** Your objective **
The full listing below is to be written out exactly.

** Dataset **
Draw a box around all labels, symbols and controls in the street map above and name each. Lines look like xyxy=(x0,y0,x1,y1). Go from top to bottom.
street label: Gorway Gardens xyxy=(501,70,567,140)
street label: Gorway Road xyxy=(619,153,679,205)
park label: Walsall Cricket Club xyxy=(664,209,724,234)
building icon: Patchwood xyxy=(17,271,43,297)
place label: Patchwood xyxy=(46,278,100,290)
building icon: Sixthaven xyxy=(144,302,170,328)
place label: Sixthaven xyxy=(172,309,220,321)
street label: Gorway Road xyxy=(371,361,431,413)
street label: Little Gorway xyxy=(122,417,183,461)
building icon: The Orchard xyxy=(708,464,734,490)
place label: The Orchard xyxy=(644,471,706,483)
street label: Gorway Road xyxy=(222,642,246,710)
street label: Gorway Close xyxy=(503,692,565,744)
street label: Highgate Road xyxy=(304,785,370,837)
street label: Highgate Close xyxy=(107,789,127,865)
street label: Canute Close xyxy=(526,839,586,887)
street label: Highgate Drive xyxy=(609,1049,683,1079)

** Reply **
Draw a box around all labels, symbols and controls in the street map above and name each. Lines look like xyxy=(x0,y0,x1,y1). Go from top to bottom.
street label: Gorway Gardens xyxy=(501,70,567,140)
street label: Gorway Road xyxy=(619,153,679,205)
park label: Walsall Cricket Club xyxy=(664,209,724,234)
building icon: Patchwood xyxy=(17,271,43,297)
place label: Patchwood xyxy=(46,278,100,290)
building icon: Sixthaven xyxy=(144,302,170,328)
place label: Sixthaven xyxy=(172,309,220,321)
street label: Gorway Road xyxy=(371,361,431,413)
street label: Little Gorway xyxy=(122,417,183,461)
building icon: The Orchard xyxy=(708,464,734,490)
place label: The Orchard xyxy=(644,471,706,483)
street label: Gorway Road xyxy=(222,642,246,710)
street label: Gorway Close xyxy=(503,692,565,744)
street label: Highgate Road xyxy=(304,785,370,837)
street label: Highgate Close xyxy=(107,789,127,865)
street label: Canute Close xyxy=(526,839,586,887)
street label: Highgate Drive xyxy=(609,1049,683,1079)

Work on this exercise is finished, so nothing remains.